Ahead of the end of the 5% reduced VAT rate for the hospitality sector on 1 October 2021, Julie Green, VAT manager at MHA, says hospitality businesses need to get their tills and booking engines ready for the new VAT fraction, but that the toughest decision will be whether to pass on the tax rise to customers with many other goods and services already seeing price hikes:
“On balance hospitality businesses have enjoyed a much-needed good summer season, but they now need to prepare for the beginning of the end of the temporary reduction in the VAT rate on 1 October. Companies need to get on top of their accounting and administration processes as well as consider whether to pass on price rises to customers.
When does the reduced rate end and what replaces it?
“On 30 September 2021 the 5% reduced rate ends and gives way to a new rate of 12.5% on 1 October, which will last until 31 March 2022, to help businesses manage the transition back to the old standard rate of 20% on 1 April 2022.
“The 5% reduced rate first came into force in the summer of 2020 and applies to restaurant meals, hot takeaway food, non-alcoholic drinks, hotel and holiday accommodation and admissions to certain attractions including fairs, amusement parks, concerts, cinemas and zoos.
“In order to prepare for 1 October businesses need to consider changes to their till systems, online booking engines and back-office functions, to make sure the correct amount of VAT is charged to customers and declared to HMRC. Changes to information on sales invoices and VAT till receipts may also be required.”
What is the new VAT fraction?
“From 1 October 2021, there will be a new VAT fraction which will need to be used to calculate the amount of VAT due to HMRC. To calculate 12.5% VAT when using cash receipts, business should use 1/9. For example, if a customer books a hotel on 1 October 2021 and pays £500, the output tax due to HMRC is £500 x 1/9 = £55.56.”

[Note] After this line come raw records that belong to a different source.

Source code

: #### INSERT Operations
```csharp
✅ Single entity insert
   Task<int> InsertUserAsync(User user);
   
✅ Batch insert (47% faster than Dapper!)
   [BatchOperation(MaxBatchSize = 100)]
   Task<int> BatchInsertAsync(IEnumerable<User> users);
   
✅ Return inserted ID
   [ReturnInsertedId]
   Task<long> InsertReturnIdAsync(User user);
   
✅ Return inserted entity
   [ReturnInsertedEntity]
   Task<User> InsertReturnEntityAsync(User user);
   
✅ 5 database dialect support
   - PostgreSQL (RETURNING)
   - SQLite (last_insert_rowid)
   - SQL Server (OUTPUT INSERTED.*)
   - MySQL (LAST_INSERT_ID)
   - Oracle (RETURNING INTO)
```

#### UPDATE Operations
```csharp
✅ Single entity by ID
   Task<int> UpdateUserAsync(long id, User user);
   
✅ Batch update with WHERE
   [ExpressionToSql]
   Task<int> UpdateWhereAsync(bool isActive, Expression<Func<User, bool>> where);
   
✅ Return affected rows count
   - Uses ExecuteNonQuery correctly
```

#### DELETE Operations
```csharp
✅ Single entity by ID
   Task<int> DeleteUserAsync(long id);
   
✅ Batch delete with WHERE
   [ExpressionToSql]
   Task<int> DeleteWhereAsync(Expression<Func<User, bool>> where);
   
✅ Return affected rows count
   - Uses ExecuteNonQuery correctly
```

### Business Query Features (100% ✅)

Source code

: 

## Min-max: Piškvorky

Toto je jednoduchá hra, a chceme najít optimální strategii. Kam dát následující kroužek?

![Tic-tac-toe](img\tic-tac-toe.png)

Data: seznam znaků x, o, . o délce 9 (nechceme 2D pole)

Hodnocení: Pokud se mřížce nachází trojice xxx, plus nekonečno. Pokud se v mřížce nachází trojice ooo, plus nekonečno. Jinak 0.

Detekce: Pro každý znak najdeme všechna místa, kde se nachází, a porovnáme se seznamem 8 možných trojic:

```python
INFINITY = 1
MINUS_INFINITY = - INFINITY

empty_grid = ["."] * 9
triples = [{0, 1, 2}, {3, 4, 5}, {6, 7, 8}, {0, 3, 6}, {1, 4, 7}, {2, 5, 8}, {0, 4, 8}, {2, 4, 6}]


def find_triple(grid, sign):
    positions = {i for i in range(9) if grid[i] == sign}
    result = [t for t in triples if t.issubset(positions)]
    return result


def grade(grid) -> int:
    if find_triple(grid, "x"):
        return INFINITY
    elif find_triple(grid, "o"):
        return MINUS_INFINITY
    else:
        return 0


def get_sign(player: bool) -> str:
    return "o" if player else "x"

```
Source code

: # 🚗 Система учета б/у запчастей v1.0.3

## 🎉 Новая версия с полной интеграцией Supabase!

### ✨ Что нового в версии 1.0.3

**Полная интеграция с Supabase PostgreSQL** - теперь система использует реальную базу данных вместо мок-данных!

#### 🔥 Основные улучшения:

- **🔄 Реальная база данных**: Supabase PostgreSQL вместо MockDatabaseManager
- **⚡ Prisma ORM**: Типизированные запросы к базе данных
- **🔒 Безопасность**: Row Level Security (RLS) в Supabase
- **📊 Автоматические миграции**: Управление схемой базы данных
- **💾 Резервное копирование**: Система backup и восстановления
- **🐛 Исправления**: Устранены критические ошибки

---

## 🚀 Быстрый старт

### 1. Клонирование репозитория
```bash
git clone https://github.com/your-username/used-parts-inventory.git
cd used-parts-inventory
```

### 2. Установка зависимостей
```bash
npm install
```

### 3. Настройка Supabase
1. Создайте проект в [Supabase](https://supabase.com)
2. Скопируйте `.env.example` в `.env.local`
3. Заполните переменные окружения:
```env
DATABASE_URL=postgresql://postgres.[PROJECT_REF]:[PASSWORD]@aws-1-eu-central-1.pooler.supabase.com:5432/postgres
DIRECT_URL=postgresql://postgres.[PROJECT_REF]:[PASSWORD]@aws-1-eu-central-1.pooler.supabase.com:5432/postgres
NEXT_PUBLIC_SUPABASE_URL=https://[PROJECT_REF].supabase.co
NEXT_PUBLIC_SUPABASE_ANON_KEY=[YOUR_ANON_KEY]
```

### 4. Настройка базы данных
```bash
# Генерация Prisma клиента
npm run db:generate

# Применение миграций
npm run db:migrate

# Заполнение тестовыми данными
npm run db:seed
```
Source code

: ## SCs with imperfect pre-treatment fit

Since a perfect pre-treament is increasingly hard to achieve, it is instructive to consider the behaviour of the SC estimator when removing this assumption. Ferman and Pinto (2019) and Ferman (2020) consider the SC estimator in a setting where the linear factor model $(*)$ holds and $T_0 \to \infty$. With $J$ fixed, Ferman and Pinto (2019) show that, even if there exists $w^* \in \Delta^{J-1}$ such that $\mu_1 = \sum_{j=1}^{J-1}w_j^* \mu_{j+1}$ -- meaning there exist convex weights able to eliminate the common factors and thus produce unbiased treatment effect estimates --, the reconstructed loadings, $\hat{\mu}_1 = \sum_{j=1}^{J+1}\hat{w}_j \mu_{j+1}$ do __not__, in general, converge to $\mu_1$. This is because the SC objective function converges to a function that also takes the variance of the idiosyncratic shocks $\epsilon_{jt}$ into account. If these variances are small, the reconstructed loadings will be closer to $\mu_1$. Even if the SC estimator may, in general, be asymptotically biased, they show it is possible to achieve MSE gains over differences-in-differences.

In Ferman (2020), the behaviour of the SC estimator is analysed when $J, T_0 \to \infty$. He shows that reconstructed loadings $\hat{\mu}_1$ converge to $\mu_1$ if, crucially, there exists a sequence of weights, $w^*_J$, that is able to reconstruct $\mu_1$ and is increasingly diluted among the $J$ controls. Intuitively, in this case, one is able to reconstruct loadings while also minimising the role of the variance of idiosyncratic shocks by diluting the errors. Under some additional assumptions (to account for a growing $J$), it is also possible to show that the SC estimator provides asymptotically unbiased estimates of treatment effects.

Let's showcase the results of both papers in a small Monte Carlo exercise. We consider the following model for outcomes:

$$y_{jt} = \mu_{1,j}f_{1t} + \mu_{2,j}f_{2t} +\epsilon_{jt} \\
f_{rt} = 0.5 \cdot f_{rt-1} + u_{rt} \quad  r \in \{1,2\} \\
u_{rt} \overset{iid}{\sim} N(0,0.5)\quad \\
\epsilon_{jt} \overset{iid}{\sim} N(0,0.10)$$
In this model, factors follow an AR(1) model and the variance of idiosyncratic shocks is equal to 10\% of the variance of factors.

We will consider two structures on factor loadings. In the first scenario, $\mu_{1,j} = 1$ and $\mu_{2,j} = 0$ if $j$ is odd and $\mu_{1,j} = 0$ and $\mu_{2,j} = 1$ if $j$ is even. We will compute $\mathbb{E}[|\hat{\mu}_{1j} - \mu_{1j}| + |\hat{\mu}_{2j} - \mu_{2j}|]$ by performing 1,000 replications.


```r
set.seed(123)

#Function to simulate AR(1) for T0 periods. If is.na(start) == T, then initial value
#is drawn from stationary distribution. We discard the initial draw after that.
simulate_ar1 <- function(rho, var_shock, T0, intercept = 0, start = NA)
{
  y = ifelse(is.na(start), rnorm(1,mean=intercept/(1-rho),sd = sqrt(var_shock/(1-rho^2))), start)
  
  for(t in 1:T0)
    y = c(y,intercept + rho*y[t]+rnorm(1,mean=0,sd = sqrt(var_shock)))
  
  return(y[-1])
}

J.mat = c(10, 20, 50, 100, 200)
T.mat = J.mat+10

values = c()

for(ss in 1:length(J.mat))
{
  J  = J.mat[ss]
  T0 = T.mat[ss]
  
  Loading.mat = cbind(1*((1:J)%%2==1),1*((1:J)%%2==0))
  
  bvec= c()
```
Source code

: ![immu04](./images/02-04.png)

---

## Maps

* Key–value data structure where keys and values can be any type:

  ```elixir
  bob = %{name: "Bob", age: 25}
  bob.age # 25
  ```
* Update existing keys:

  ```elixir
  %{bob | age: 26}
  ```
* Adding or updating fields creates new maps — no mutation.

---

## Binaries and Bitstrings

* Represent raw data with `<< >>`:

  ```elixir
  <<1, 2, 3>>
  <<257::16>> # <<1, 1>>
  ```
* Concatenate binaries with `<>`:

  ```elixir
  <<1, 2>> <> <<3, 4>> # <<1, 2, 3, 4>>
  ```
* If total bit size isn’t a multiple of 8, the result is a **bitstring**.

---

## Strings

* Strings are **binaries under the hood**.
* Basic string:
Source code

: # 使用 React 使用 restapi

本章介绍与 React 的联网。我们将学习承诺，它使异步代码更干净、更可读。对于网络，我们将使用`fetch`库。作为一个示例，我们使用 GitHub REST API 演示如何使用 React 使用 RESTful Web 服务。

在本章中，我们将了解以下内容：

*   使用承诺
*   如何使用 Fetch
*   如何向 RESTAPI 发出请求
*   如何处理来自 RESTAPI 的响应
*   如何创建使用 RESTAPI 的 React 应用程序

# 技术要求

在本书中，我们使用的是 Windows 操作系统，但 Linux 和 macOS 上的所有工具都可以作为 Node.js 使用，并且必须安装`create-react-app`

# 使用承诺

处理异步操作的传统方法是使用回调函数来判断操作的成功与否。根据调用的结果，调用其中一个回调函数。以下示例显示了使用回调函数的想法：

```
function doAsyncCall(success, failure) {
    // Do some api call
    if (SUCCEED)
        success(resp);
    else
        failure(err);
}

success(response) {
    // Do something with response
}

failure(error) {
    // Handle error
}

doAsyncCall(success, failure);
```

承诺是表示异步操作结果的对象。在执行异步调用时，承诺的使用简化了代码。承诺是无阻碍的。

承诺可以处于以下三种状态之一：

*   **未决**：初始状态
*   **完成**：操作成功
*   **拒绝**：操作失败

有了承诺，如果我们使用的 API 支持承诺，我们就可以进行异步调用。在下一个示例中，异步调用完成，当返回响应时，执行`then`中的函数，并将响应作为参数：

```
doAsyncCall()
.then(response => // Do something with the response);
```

How to work out VAT on deposits?
“Businesses receiving deposits for accommodation or catering before 30 September 2021,
where either the stay or the catering will be provided between October 2021 and March 2022 (the 12.5% VAT rate period) or after 1 April 2022 (when the VAT rate reverts to the standard rate of 20%) should calculate VAT at the rate in place at the time the deposit is received.
“For example, if a customer books a holiday cottage on 1 September for a stay during March 2022 and pays a 50% deposit at the time of booking and the remaining 50% at the time of the stay, the business can still account for VAT at 5% on the deposit but will be required to account for VAT at 12.5% on the payment received at the time of the stay.”
What is the impact on the flat rate scheme?
“Some smaller businesses have signed up to HMRC’s flat rate VAT scheme to simplify their VAT payments. The flat rate scheme percentages will also change on 1 October 2021. The flat rate percentage for catering services including restaurants and takeaways will increase from 4.5% to 8.5%, the percentage for pubs will increase from 1% to 4% and the percentage for hotel and holiday accommodation will increase from zero to 5.5%.”
And the big question: should businesses raise prices?
“The most difficult issue businesses will have to consider is pricing. When the reduced rate of 5% was initially introduced they could decide whether to pass the reduction onto their customers or hold prices and retain the benefit to shore up finances to be able to survive the crisis. When the VAT rate rises, companies will have to decide whether they should pass the VAT increase onto their customers in order to strengthen their finances. They may feel that rising costs on cleaning and sanitation due to Covid-19 have already pushed up prices in hospitality and so they must bear the costs of the VAT increase themselves to remain competitive, particularly with the opening up of foreign travel.”